Beware of this latest Home Depot scam!

Over the last month a friend of mine became a victim of a clever scam while out shopping. Simply going out to get supplies has turned out to be quite traumatic.

Don’t be naive enough to think it couldn’t happen to you or your friends.

I checked this out at Snopes.com and it is for real.

Here’s how the scam works: Two seriously good-looking 20-21 year-old girls come over to your car as you are packing your shopping into the trunk. They both start wiping your windshield with a rag and Windex, with their breasts almost falling out of their skimpy T-shirts. It is impossible not to look.

When you thank them and offer them a tip, they say “No” and instead ask you for a ride to another Home Depot. You agree and they get in the backseat. On the way, they start undressing. Then one of them climbs over into the front seat and starts crawling all over you, while the other one steals your wallet. I had my wallet stolen September 4th, 9th, 10th, twice on the 15th, the 17th, 20th, 24th, & 29th. Also October 1st, 4th, twice on the 8th, 16th, 23rd, 26th, 30th, three times last Saturday and very likely again this upcoming weekend.

So tell your friends to be careful. I hope my friend learned his lesson.

sorry

Please tell us which Home Depot they are operating at, so that we can check this out ourselves (with empty wallets, of course).

Gee, the same thing happened to me when I was in the Target parking lot, except this time it was two hunky young guys wearing Speedos. After they dazzled me with their pulchritudinous masculinity, they stole my purse. And dang if it didn’t happen again the next day, and the day after that, and all the next week. I have run out of purses, but fortunately they sell 'em at Target.

They don’t sell wallets at Home Depot. :frowning:

Dear Penthouse-

Thanks for the laugh, US, that was hilarious. :smiley:

Let’s see…umm…there is a logical inconsistency here with your pronouns…
option 1: You are still learning English, and get confused between “I” and “his”.

option 2: my bad. there is no logical problem, you are simply informing us that you are your own best friend, and therefor “my wallet” and "his lesson, or “my lesson” and “his wallet” do not contradict.

option 3: this thread need pics… :slight_smile:

I didn’t get out much in November, I ran out of excuses to run errands.
Good thing the toilet broke last week!

Er, I mean my friend’s did.

Thanks, Uncommon Sense for the much needed laugh! :smiley: :smiley:

Nobody has heard this before except me? It’s old!

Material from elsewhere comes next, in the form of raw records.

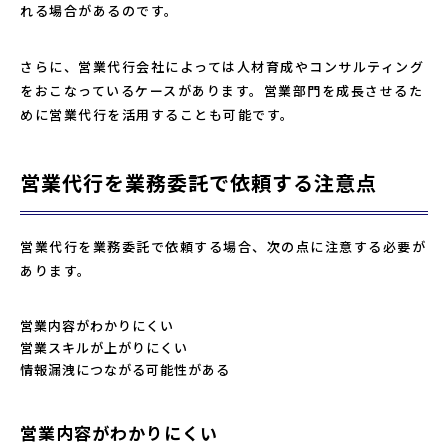
れる場合があるのです。
さらに、営業代行会社によっては人材育成やコンサルティング
をおこなっているケースがあります。営業部門を成長させるた
めに営業代行を活用することも可能です。
営業代行を業務委託で依頼する注意点
営業代行を業務委託で依頼する場合、次の点に注意する必要が
あります。
営業内容がわかりにくい
営業スキルが上がりにくい
情報漏洩につながる可能性がある
営業内容がわかりにくい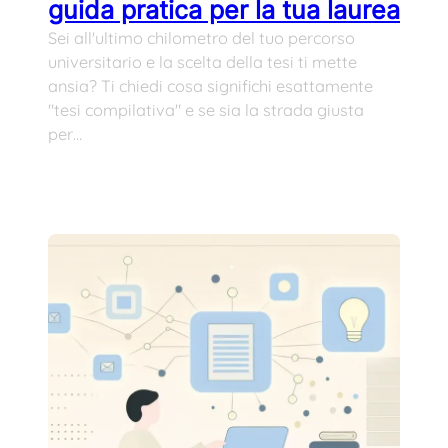
guida pratica per la tua laurea
Sei all'ultimo chilometro del tuo percorso
universitario e la scelta della tesi ti mette
ansia? Ti chiedi cosa significhi esattamente
"tesi compilativa" e se sia la strada giusta
per…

Funny, but old. (Well you know, old in Internet terms - which means a year or two.)

I always go to Home Depot to get wood.

For those of you on the lookout you’ll know the girls from the OP when you see 'em 'cause one of them has the whitest teeth you’ll ever come across.

Hilarious! :smiley:

Wow. Sorry this happened to you. That must have sucked.

I hope you gave them a good tongue lashing.

Why can’t I ever get scammed? :frowning:

Ladies - if a man comes to the door and asks to see your tits, do not show them to him.

It is a scam: he is only trying to see your tits.

That’s what happens when you smash it with a sledgehammer. That you needed from Home Depot.

A few years ago I borrowed $100 from a buddy of mine. When I went to his house to pay him back, he had run an errand but was going to be returning soon. His wife, who had some of the nicest jugs I had ever seen told me I could come in and wait for him. While waiting I just could not get my eyes off his wife’s boobs. I finally worked up the nerve to ask her if I could see her boobs, I would even give her $100. To my surprise she agreed, raised her shirt and gave me an eyeful. After 5 minutes I told her I had to go so I gave her the money. She told me she would tell Dave I stopped by, I told her to tell Dave I gave her the money I owed him.

I am not sure who you can call the scam artist. Every time I go to Home Depot, I carry a throwaway wallet with only $10 in it. I don’t buy anything. I just wait in the parking lot until the ladies in question show up. It never fails. Those times are the best damn $10 I ever spent. I couldn’t even get a Mexican day laborer for that.

Aw hell, that was a really great laugh. Thanks for that!